Amora mal cabia em si, se sacudindo pra cima e pra baixo no assento do carro, olhando tudo que passava pela janela. Davi também parecia ter se contagiado com a animação da prima, e os dois comentavam sobre o que viram no dia da audição.
_Tomara que a aula mais longa seja a de Gabi. - A pequena comentou vagamente. O coração de Clarisse gelou por Carolina. Que apego todo era aquele, numa pessoa que ela só tinha visto uma vez na vida? Ela não fazia ideia, mas tinha certeza que viria muito mais abacaxi pra descascar dali pra frente.

Gabriela estava na escola desde as 6 da manhã, arrumando papeladas e cadastros dos novos alunos.
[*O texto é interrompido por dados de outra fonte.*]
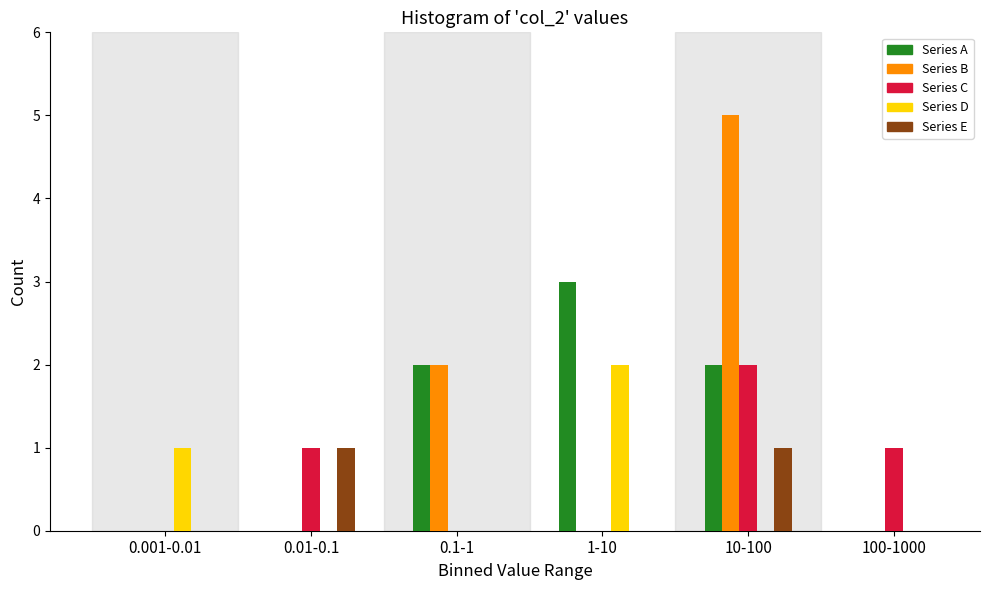

Reading right to left, transcribe all the data shown in this chart.

Series A: 100-1000=0	10-100=2	1-10=3	0.1-1=2	0.01-0.1=0	0.001-0.01=0
Series B: 100-1000=0	10-100=5	1-10=0	0.1-1=2	0.01-0.1=0	0.001-0.01=0
Series C: 100-1000=1	10-100=2	1-10=0	0.1-1=0	0.01-0.1=1	0.001-0.01=0
Series D: 100-1000=0	10-100=0	1-10=2	0.1-1=0	0.01-0.1=0	0.001-0.01=1
Series E: 100-1000=0	10-100=1	1-10=0	0.1-1=0	0.01-0.1=1	0.001-0.01=0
As matrículas de verdade, porém, só seriam feitas hoje, mas ela achou por bem já assinar tudo que podia antes, pra não acumular.
De repente seu corpo gritou por um café. Não tinha mais 20 anos e o peso dos 40 e poucos não lhe deixava mais madrugar sem consequências.
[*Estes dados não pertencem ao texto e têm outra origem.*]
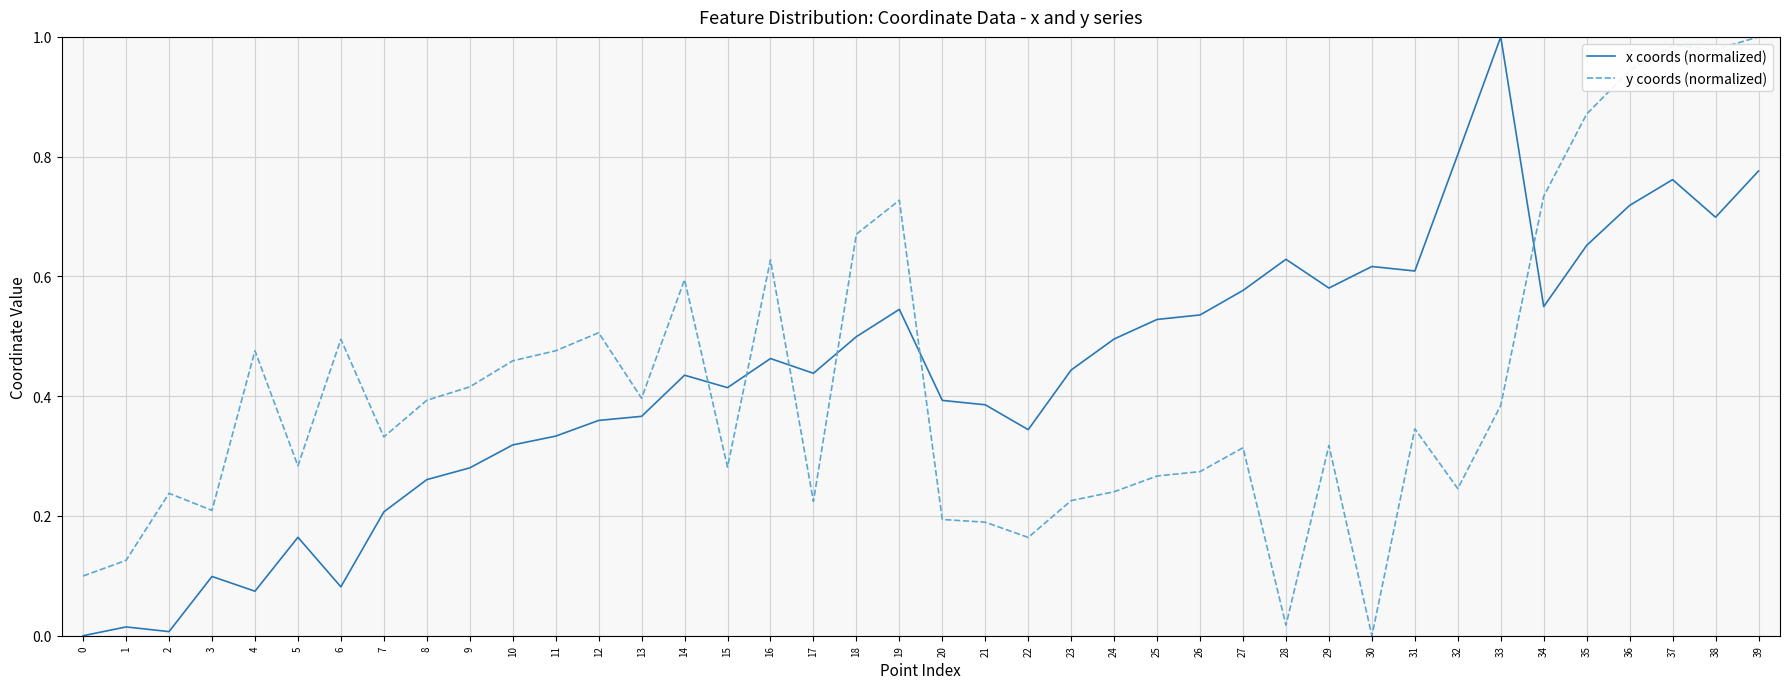

Is the value of y coords (normalized) at 29 greater than the value of x coords (normalized) at 16?

No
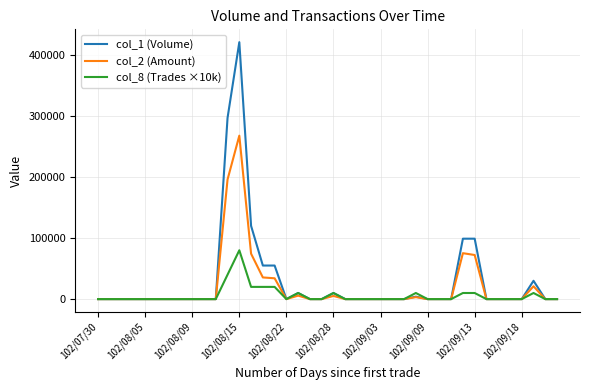

List the series in order of their peak value, highest first.

col_1 (Volume), col_2 (Amount), col_8 (Trades ×10k)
A preguiça de levantar para ir à máquina de café mais próxima, que ficava na sala dos professores, quase a fez pedir para que uma das secretárias lhe trouxesse o expresso.
Mas aí ela lembrou que era o primeiro dia do Programa de Férias, as secretárias deveriam estar atoladas de trabalho e, já bastava Maria Laura, que não levantava um dedo ali dentro sem mandar e desmandar nas coitadas. Chamava PRA TUDO, desde trazer café até ir na puta que pariu buscar o que quer que fosse. Pensando nisso, era melhor ela mesma levantar a bunda da cadeira e ir buscar o café.
No corredor, porém, ouviu uma conversa entre vozes conhecidas.

_Eu também quero. - resmungava um Davi muito chateado de mãos dadas com o pai, enquanto Clarisse preenchia a ficha da matrícula de Amora.
_Ô meu filho, se você cantar um pedacinho só de uma música, já mata os professores do coração. - Sérgio brincou. O menino não tinha afinação nenhuma. Era um Peixinho, afinal.
_Fique assim não, filhote. Seu pai tá brincando! - Clarisse censurou o marido com os olhos e o mesmo riu.
Débora, a secretária que estava os atendendo, percebeu a frustração de Davi e resolveu ajudar.
_Clarisse, desculpe perguntar, mas o Davi nunca se interessou em aprender a tocar violão? - O rosto do pequeno se iluminou e Clarisse sorriu. - É porque o professor Bruno vai dar aulas de violão no programa de férias, e ainda tem algumas vagas abertas. - Disse a secretária, sorrindo.
_Eu quero mãe, eu quero! Posso? - Davi agora pulava igual pipoca.
_Cê sabe que vai ter só um mês de aula, né filho? - Ela disse apreensiva. Não queria que o menino tivesse expectativas muito altas quanto ao resultado das aulas, e acabasse se decepcionando. O olhar de súplica do menino, no entanto, continuava o mesmo.
Clarisse olhou para Sérgio e o mesmo sorria como criança prestes a aprontar. Nem precisava perguntar o que ele achava, aquela cara já dizia tudo.
_Tá bem, tá bem. Deixe eu terminar de preencher a ficha de sua prima e já faço a sua. - O menino vibrou junto com Amora. Gabriela assistia de longe, sorrindo. Já tinha visto muitos filhos convencendo pais ali dentro, e era sempre muito divertido de olhar.
Foi quando pequenos olhos castanhos cruzaram os seus. A menina sorriu e correu em sua direção, de braços abertos e ela a levantou do chão. De repente tinha Amora em seu colo.